BRUSSELS, 1 June 2007 — Policy action to solve global trade and savings imbalances may be no better than leaving financial markets to solve the problem, Saudi Arabia’s Deputy Central Bank Governor Muhammad Al-Jasser said yesterday.
“We should be cautious in assuming that any adjustment of global imbalances that is brought about by policy actions would be more orderly than one that is initiated by financial markets,” he said.
“Financial markets seem content to continue supplying capital to the US without demanding a sharp fall in the dollar or a sharp rise in the US interest rate,” he told a seminar on global trade and savings imbalances.
Al-Jasser rejected an International Monetary Fund view that part of the solution to reducing the imbalances would be for oil-exporting countries such as Saudi Arabia to import and invest more.

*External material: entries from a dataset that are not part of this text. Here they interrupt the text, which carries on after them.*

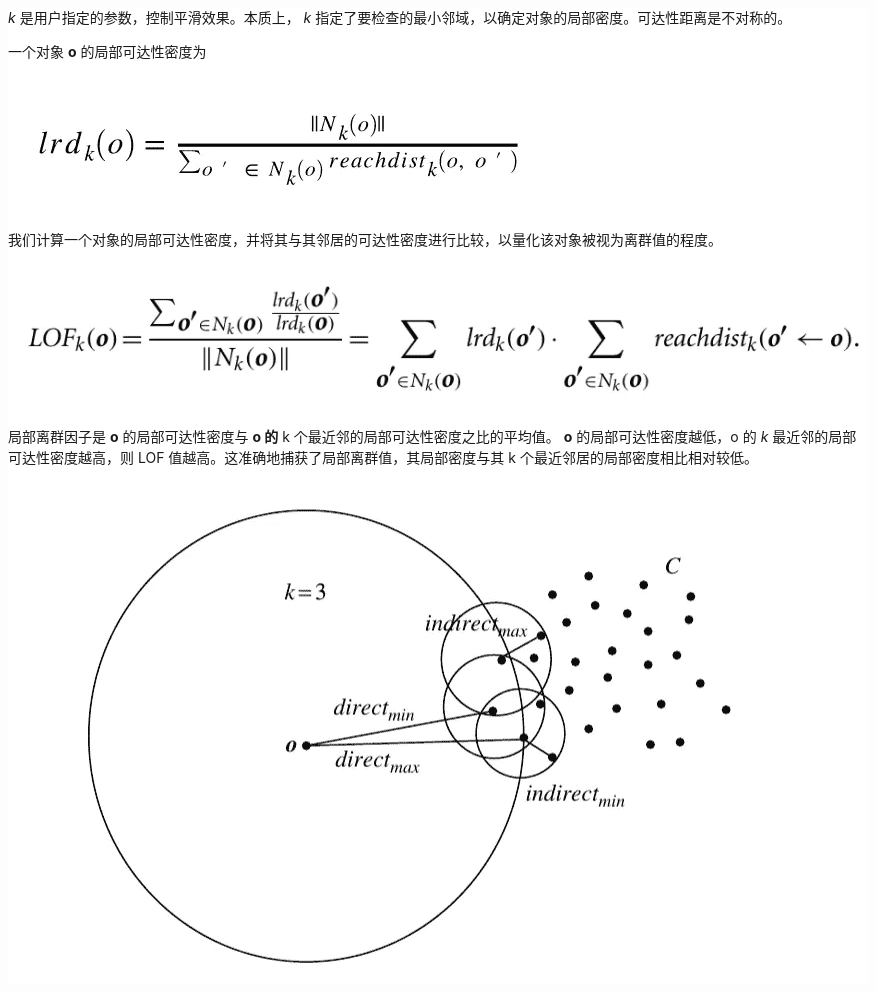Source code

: *k* 是用户指定的参数，控制平滑效果。本质上， *k* 指定了要检查的最小邻域，以确定对象的局部密度。可达性距离是不对称的。

一个对象 **o** 的局部可达性密度为

![](img/887aaf65d9997098cd7752c7507f18bb.png)

我们计算一个对象的局部可达性密度，并将其与其邻居的可达性密度进行比较，以量化该对象被视为离群值的程度。

![](img/4217b639fd698183b34b1e06598599fb.png)

局部离群因子是 **o** 的局部可达性密度与 **o 的** k 个最近邻的局部可达性密度之比的平均值。 **o** 的局部可达性密度越低，o 的 *k* 最近邻的局部可达性密度越高，则 LOF 值越高。这准确地捕获了局部离群值，其局部密度与其 k 个最近邻居的局部密度相比相对较低。

![](img/a7d9990ddfc70cdf114919dd8f84f9b1.png)

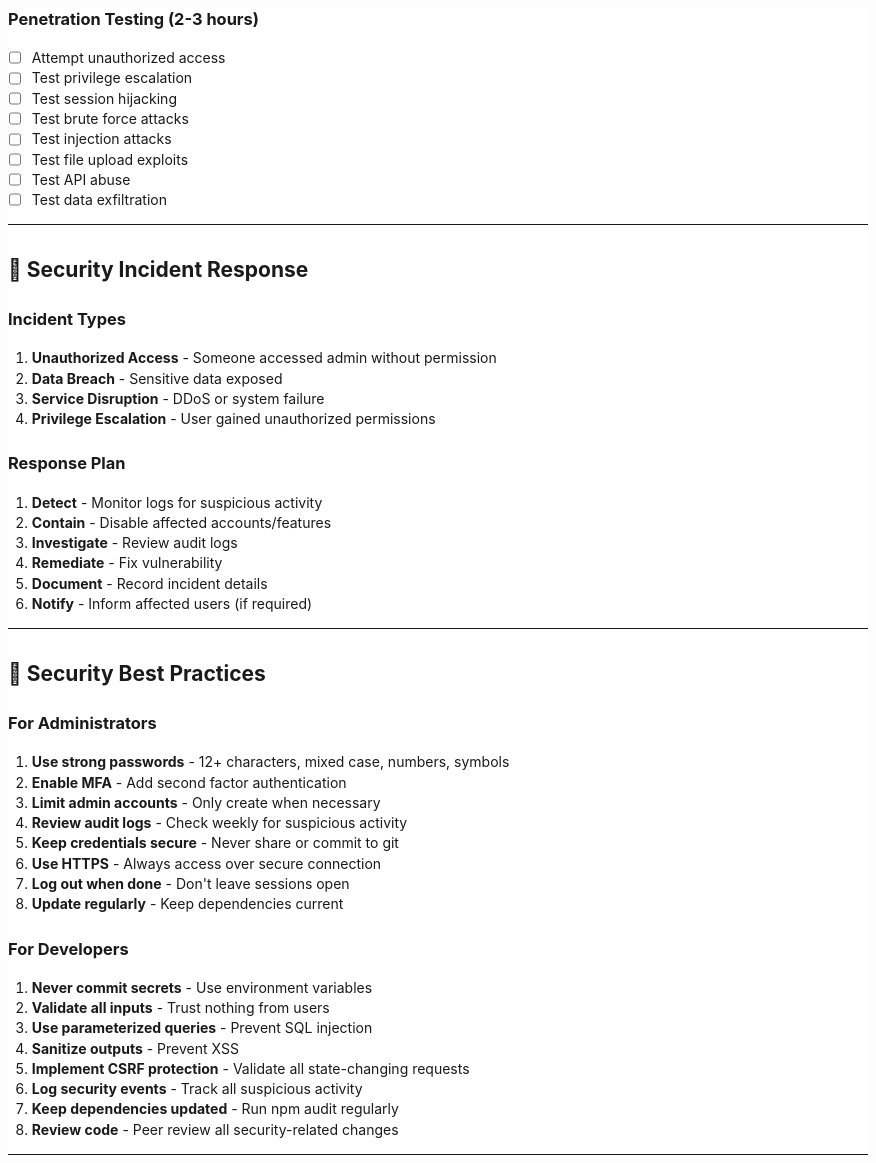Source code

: ### Penetration Testing (2-3 hours)
- [ ] Attempt unauthorized access
- [ ] Test privilege escalation
- [ ] Test session hijacking
- [ ] Test brute force attacks
- [ ] Test injection attacks
- [ ] Test file upload exploits
- [ ] Test API abuse
- [ ] Test data exfiltration

---

## 🚨 Security Incident Response

### Incident Types
1. **Unauthorized Access** - Someone accessed admin without permission
2. **Data Breach** - Sensitive data exposed
3. **Service Disruption** - DDoS or system failure
4. **Privilege Escalation** - User gained unauthorized permissions

### Response Plan
1. **Detect** - Monitor logs for suspicious activity
2. **Contain** - Disable affected accounts/features
3. **Investigate** - Review audit logs
4. **Remediate** - Fix vulnerability
5. **Document** - Record incident details
6. **Notify** - Inform affected users (if required)

---

## 📝 Security Best Practices

### For Administrators
1. **Use strong passwords** - 12+ characters, mixed case, numbers, symbols
2. **Enable MFA** - Add second factor authentication
3. **Limit admin accounts** - Only create when necessary
4. **Review audit logs** - Check weekly for suspicious activity
5. **Keep credentials secure** - Never share or commit to git
6. **Use HTTPS** - Always access over secure connection
7. **Log out when done** - Don't leave sessions open
8. **Update regularly** - Keep dependencies current

### For Developers
1. **Never commit secrets** - Use environment variables
2. **Validate all inputs** - Trust nothing from users
3. **Use parameterized queries** - Prevent SQL injection
4. **Sanitize outputs** - Prevent XSS
5. **Implement CSRF protection** - Validate all state-changing requests
6. **Log security events** - Track all suspicious activity
7. **Keep dependencies updated** - Run npm audit regularly
8. **Review code** - Peer review all security-related changes

---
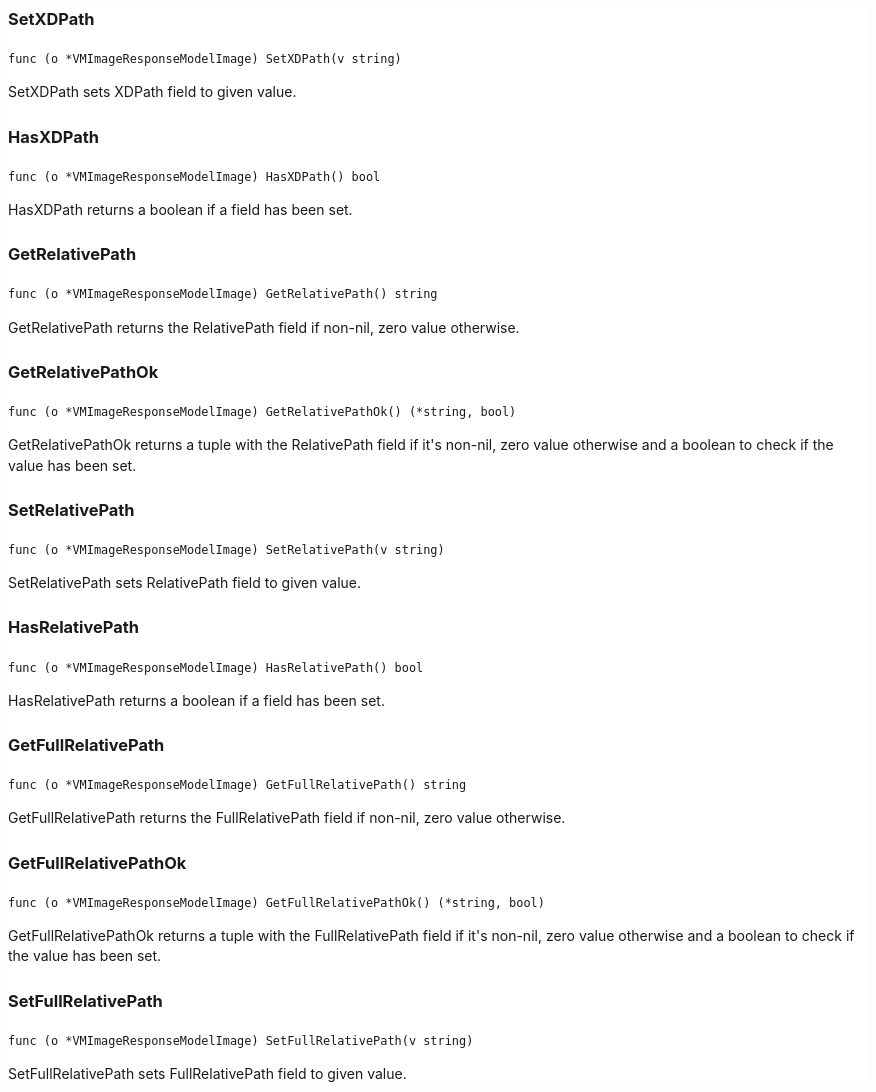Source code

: ### SetXDPath

`func (o *VMImageResponseModelImage) SetXDPath(v string)`

SetXDPath sets XDPath field to given value.

### HasXDPath

`func (o *VMImageResponseModelImage) HasXDPath() bool`

HasXDPath returns a boolean if a field has been set.

### GetRelativePath

`func (o *VMImageResponseModelImage) GetRelativePath() string`

GetRelativePath returns the RelativePath field if non-nil, zero value otherwise.

### GetRelativePathOk

`func (o *VMImageResponseModelImage) GetRelativePathOk() (*string, bool)`

GetRelativePathOk returns a tuple with the RelativePath field if it's non-nil, zero value otherwise
and a boolean to check if the value has been set.

### SetRelativePath

`func (o *VMImageResponseModelImage) SetRelativePath(v string)`

SetRelativePath sets RelativePath field to given value.

### HasRelativePath

`func (o *VMImageResponseModelImage) HasRelativePath() bool`

HasRelativePath returns a boolean if a field has been set.

### GetFullRelativePath

`func (o *VMImageResponseModelImage) GetFullRelativePath() string`

GetFullRelativePath returns the FullRelativePath field if non-nil, zero value otherwise.

### GetFullRelativePathOk

`func (o *VMImageResponseModelImage) GetFullRelativePathOk() (*string, bool)`

GetFullRelativePathOk returns a tuple with the FullRelativePath field if it's non-nil, zero value otherwise
and a boolean to check if the value has been set.

### SetFullRelativePath

`func (o *VMImageResponseModelImage) SetFullRelativePath(v string)`

SetFullRelativePath sets FullRelativePath field to given value.
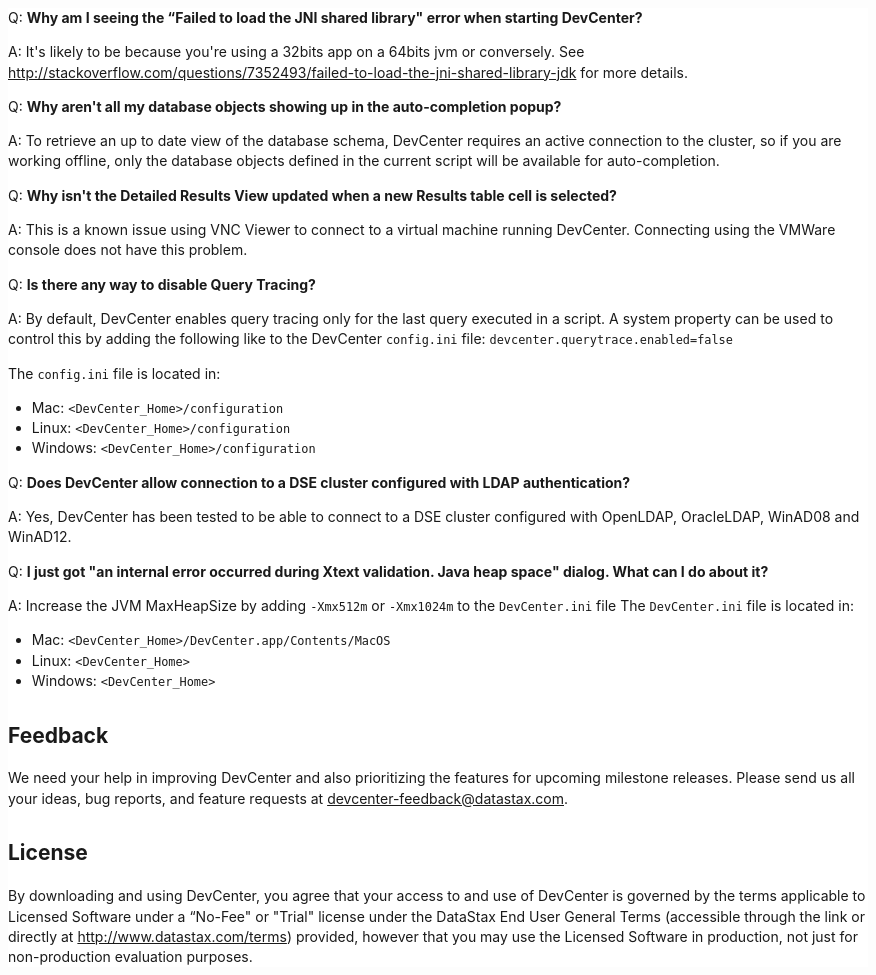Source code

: Q: **Why am I seeing the “Failed to load the JNI shared library" error when starting DevCenter?**

A: It's likely to be because you're using a 32bits app on a 64bits jvm or conversely. See http://stackoverflow.com/questions/7352493/failed-to-load-the-jni-shared-library-jdk for more details.

Q: **Why aren't all my database objects showing up in the auto-completion popup?**

A: To retrieve an up to date view of the database schema, DevCenter requires an active connection to the cluster, so if you are working offline, only the database objects defined in the
current script will be available for auto-completion.

Q: **Why isn't the Detailed Results View updated when a new Results table cell is selected?**

A: This is a known issue using VNC Viewer to connect to a virtual machine running DevCenter. Connecting using the VMWare console does not have this problem.

Q: **Is there any way to disable Query Tracing?**

A: By default, DevCenter enables query tracing only for the last query executed in a script. A system property can be used to control this by adding the following like to the DevCenter `config.ini` file:
`devcenter.querytrace.enabled=false`

The `config.ini` file is located in:

- Mac: `<DevCenter_Home>/configuration`
- Linux: `<DevCenter_Home>/configuration`
- Windows: `<DevCenter_Home>/configuration`

Q: **Does DevCenter allow connection to a DSE cluster configured with LDAP authentication?**

A: Yes, DevCenter has been tested to be able to connect to a DSE cluster configured with OpenLDAP, OracleLDAP, WinAD08 and WinAD12.

Q: **I just got "an internal error occurred during Xtext validation. Java heap space" dialog. What can I do about it?**

A: Increase the JVM MaxHeapSize by adding `-Xmx512m` or `-Xmx1024m` to the `DevCenter.ini` file The `DevCenter.ini` file is located in:

- Mac: `<DevCenter_Home>/DevCenter.app/Contents/MacOS`
- Linux: `<DevCenter_Home>`
- Windows: `<DevCenter_Home>`

## Feedback

We need your help in improving DevCenter and also prioritizing the features for upcoming milestone releases. 
Please send us all your ideas, bug reports, and feature requests at <devcenter-feedback@datastax.com>.


## License

By downloading and using DevCenter, you agree that your access to and use of DevCenter is governed by the terms applicable to 
Licensed Software under a “No-Fee" or "Trial" license under the DataStax End User General Terms 
(accessible through the link or directly at <http://www.datastax.com/terms>) provided, 
however that you may use the Licensed Software in production, not just for non-production evaluation purposes. 

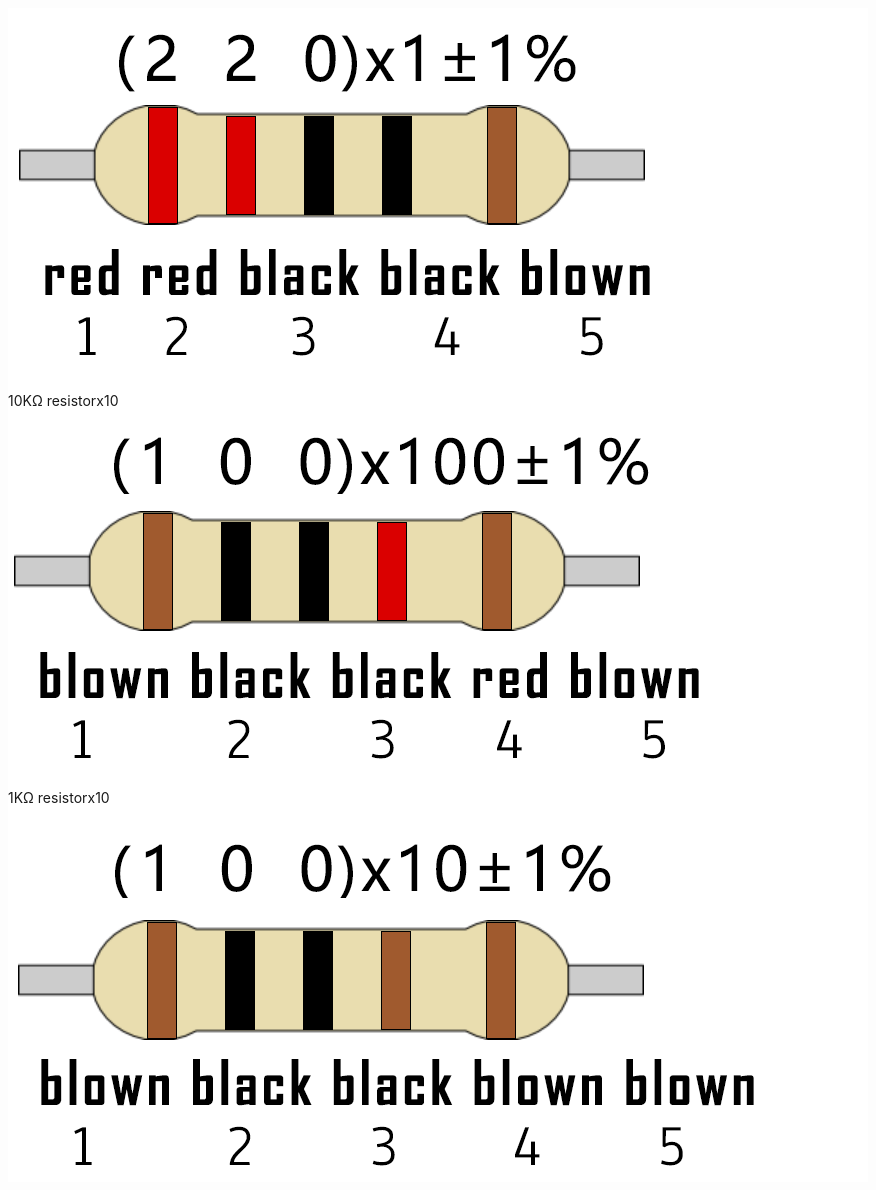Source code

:![](Arduino/media/55c0199544e9819328f6d5778f10d7d0.png)

10KΩ resistorx10

![](Arduino/media/246cf3885dc837c458a28123885c9f7b.png)

1KΩ resistorx10

![](Arduino/media/19f5dfc51adfd79b04c3b164529767ed.png)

“It is perfectly understandable and prudent that oil exporters should treat with caution any calls to urgently increase their imports solely to correct global imbalances,” Al-Jasser said.
“The problem for oil exporters is judging whether the current high oil price is likely to continue. If it is, then it may well be right to expand domestic demand and investment as rapidly as is practical, but if the oil price falls, it would be the wrong thing to do,” he said.
“Because oil exporters would be left with falling foreign reserves, falling oil revenues and a half-finished list of major investment projects,” he pointed out.
“Commodities prices are impossible to predict, high oil prices could end at any time,” he said.